“Hurry along, you two. The girls insisted on staying up until you came home, and we all know that if they don’t get enough sleep tonight, they’ll be hellions tomorrow.”

Lenore opened her mouth as though she were expected to make some sort of reply, but not a thing came to her mind.

“Come on.” Phin took her hand—which was still stupidly outstretched—and tugged her toward the wagon. “I’ll help you in. Climbing into a wagon is more complicated than entering a carriage.” He paused to lift his suitcase into the wagon’s bed as Hazel walked around the far side of the wagon, approaching the driver’s seat.

“You’ve clearly forgotten that I’m a heathen from the West,” Lenore said, blinking rapidly to clear the shock from her head and hopping easily onto the wagon’s seat. As soon as Phin climbed into the seat next to her, as Hazel busied herself with the horse, she leaned in and said, “You didn’t tell me your sister was—” She snapped her mouth shut, unsure how to finish her thought.

“There was a fire when she was twelve,” he whispered quickly, leaving it at that for the time being.
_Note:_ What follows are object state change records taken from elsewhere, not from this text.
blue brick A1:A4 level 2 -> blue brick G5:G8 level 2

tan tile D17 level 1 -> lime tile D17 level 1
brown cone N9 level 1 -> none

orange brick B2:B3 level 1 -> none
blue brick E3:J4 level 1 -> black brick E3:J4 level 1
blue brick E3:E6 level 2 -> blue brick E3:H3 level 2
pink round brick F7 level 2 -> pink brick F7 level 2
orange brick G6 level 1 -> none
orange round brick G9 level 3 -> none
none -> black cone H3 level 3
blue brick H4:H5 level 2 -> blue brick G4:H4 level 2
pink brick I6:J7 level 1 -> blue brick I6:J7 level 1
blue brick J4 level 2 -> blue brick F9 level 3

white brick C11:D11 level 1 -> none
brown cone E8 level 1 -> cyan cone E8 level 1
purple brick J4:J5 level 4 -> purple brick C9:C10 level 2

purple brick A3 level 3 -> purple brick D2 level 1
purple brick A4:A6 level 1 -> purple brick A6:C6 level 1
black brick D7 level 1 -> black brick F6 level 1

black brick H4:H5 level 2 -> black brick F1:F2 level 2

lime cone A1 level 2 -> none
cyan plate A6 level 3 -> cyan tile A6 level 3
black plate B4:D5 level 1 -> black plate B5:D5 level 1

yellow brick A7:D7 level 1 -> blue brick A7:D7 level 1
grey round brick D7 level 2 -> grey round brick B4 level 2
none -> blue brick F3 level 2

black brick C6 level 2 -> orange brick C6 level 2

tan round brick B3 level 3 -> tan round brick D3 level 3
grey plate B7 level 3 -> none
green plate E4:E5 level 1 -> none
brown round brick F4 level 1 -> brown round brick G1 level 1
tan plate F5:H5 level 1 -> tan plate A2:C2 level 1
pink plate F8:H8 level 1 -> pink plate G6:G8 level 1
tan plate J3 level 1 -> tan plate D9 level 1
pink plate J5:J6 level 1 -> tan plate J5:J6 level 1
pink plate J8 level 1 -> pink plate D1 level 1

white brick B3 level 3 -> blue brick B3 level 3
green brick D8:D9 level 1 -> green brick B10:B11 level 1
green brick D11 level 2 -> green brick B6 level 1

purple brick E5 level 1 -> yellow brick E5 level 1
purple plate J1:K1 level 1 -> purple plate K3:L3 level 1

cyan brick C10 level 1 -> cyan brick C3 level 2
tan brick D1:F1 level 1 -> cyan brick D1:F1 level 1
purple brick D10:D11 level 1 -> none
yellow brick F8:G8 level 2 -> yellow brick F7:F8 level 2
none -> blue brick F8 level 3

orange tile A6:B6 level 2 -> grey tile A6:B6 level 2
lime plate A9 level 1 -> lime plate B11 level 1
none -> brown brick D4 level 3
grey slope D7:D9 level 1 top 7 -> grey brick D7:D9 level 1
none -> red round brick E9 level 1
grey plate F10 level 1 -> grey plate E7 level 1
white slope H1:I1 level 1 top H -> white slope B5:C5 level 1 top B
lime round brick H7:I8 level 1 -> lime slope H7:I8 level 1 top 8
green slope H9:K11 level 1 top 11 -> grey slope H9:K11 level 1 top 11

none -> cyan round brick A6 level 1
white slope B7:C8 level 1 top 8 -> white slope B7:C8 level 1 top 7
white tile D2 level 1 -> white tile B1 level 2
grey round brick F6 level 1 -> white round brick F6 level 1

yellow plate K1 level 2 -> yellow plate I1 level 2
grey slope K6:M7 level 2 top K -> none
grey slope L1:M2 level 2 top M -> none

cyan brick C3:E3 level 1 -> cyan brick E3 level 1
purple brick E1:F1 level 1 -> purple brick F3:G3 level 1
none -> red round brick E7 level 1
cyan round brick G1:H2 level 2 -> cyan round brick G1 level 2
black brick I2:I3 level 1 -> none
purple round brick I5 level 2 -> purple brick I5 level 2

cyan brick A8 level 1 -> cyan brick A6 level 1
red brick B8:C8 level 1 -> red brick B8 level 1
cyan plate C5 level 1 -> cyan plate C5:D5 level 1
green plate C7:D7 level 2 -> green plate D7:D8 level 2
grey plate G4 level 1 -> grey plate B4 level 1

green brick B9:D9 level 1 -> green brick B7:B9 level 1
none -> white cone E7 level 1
He edged his way past her, sitting in the driver’s seat as Hazel attempted to pull herself up. “I can drive home,” he said, taking the reins from her.

“Don’t you dare, Phineas McGuire Mercer,” Hazel scolded him, using her hip to bump him to the middle of the wagon’s seat and yanking the reins from him. “I am perfectly capable of driving a wagon.”

“You’re perfectly capable of being an arse as well,” he muttered, staring flatly at her.

She returned the look with one just as sharp, then used her one hand to snap the reins and encourage the horse into motion.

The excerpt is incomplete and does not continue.